Description
Question 1 (90 points)
In lecture 14, you learned about the segmented least squares problem and how to solve it using
dynamic programming. Here you are given a partial implementation, namely a class
SegmentedLeastSquares. You need to complete the methods in this class. This will give you
some hands on experience with dynamic programming.
You are required to complete three methods. There will be 30 points for each:
• computeOptIterative() – This method should compute the opt[ ] array using a for loop.
• computeOptRecursive() – This method should compute the opt[ ] array using recursion.
Note that you need to use memoization to avoid recomputing the solutions many times.
• computeSegmentation() – This method does the backtracking.
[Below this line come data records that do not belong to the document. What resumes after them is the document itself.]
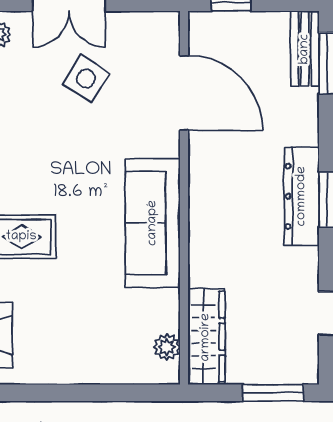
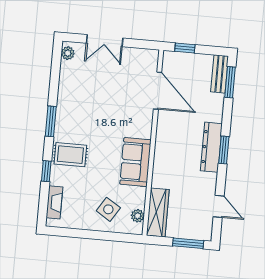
side table: (86, 78) -> (108, 209), moved
sofa: (153, 223) -> (135, 162), width x0.73

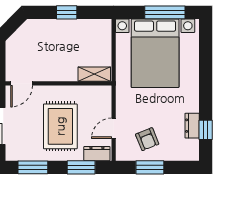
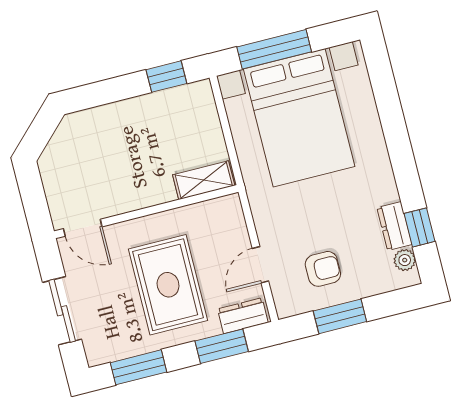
window: (67, 12) -> (166, 77), moved
window: (165, 12) -> (274, 49), moved
door: (22, 83) -> (83, 228), hinge flipped
armchair: (147, 139) -> (323, 269), turned -68
plant: (193, 146) -> (405, 260), added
Given the opt[ ] values, it
finds a segmentation that produced these opt[ ] values.
Submit the file SegmentedLeastSquares.java.
A few notes:
• You are also given a GUITester class for testing your code. It prints out information
about the segments in the console. It also provides you with a GUI for visually
examining your computed solution. There are radio buttons for switching between your
iterative solution and your recursive solution. There is also a slider for adjusting the
cost of each segment that you compute. Since the range of interesting costs will
depend on the data set, we have also provided a field for you to adjust the range of
costs covered by the slider.
The interface is frankly a bit clunky. e.g. You need to hit return after entering a new
integer into the field and you will also need to move the slider to get it to recompute a
new solution for the new value of the cost of each segment, and you have entered the
new range for the slider. But its good enough to get the job done.
• The method computeEijAB() efficiently computes the errors in segment (i,j). As
mentioned in class, if you do this naively then it take O(n^3) namely for each (i,j) you
need to sum quantities from i to j. However, re-doing all these summations for each (i,j)
pair is overkill. I’ve given implementation that runs in O(n^2). The idea is that if you
know the sums from 1 to j for all j, then you can compute the sum from i to j in O(1) time,
simply by taking the sum to j and subtracting the sum to i-1. That should be enough of
a description for you to have a look at the code.
Question 2 (30 points)
In the closest pair of points algorithm from lecture 16, the points are sorted by their x values
and by their y values as an initial step, i.e. before the findClosestPoints recursion is called.
Suppose we only sorted the x values but not the y values at this initial step and we only passed
the sorted array X. To take advantage of the “next 7 y values” constraint, the
findClosestPoints algorithm would need to sort the points by the y coordinate, giving array Y.
Write and solve the recurrence for the time taken by findClosestPoints if has to sort by y in each
recursive call, as just described. Hint: this recurrence is not covered directly by the Master
theorem seen in class, and so you will need to solve it without relying directly on that theorem
(although the derivation is very similar to that used in proving the theorem).
Submit your solution as a PDF Q2.pdf. Do not waste time typesetting it to make it pretty.
Instead, just write it out neatly by hand (one page only!) and scan it.
(https://www.mcgill.ca/library/services/scan-print-copy)
Please verify that the scan is easily legible, before you submit it.